Pick out and copy every line in the items below that contains the string "jovens". Case counts.

----

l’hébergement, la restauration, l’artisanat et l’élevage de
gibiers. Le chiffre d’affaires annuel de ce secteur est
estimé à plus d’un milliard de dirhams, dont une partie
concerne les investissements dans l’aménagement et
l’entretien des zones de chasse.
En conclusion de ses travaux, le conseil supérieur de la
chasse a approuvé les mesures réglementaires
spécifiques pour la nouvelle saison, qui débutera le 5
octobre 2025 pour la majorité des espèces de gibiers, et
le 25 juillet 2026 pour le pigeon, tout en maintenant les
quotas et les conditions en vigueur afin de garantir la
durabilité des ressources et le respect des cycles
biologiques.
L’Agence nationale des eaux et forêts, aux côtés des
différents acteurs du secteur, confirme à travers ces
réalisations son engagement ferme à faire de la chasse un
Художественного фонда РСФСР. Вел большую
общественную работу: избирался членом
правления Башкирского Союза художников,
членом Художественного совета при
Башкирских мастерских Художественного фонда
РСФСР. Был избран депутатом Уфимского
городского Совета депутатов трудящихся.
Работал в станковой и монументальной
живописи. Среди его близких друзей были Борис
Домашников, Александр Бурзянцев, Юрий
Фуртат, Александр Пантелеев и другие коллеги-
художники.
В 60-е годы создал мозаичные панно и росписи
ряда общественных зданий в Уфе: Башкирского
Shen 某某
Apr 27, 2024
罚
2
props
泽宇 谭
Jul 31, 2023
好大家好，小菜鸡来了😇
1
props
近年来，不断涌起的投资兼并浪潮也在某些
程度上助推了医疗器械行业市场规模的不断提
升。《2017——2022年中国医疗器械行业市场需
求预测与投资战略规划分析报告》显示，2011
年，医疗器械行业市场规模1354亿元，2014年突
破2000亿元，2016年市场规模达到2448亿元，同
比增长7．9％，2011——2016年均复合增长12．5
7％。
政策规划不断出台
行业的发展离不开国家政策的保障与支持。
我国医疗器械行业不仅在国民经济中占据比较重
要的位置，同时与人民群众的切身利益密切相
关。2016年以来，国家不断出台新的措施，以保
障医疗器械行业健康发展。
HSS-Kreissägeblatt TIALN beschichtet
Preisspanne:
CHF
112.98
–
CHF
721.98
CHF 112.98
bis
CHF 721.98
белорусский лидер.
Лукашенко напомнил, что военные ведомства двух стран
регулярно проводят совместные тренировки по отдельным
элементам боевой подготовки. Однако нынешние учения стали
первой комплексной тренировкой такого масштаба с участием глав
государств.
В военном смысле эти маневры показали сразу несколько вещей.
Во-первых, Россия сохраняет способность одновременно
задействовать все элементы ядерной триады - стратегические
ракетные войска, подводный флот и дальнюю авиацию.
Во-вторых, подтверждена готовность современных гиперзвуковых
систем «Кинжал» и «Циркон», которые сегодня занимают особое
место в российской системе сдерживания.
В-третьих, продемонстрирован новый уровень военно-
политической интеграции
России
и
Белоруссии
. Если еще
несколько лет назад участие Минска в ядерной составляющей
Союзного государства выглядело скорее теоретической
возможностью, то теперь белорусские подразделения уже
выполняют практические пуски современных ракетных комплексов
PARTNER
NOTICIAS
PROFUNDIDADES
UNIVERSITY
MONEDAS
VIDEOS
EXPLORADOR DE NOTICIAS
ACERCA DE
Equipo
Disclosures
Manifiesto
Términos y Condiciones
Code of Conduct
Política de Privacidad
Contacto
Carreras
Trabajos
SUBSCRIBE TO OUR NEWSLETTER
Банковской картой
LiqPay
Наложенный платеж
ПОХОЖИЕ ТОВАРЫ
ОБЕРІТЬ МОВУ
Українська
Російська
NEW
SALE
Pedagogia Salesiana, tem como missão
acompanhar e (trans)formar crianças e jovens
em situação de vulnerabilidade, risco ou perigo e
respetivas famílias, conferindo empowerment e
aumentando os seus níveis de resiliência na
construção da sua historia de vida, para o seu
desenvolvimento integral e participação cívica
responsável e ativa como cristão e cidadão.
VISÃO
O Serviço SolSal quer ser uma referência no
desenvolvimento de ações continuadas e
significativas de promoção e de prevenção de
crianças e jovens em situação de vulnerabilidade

----

TASK RESULT.
acompanhar e (trans)formar crianças e jovens
crianças e jovens em situação de vulnerabilidade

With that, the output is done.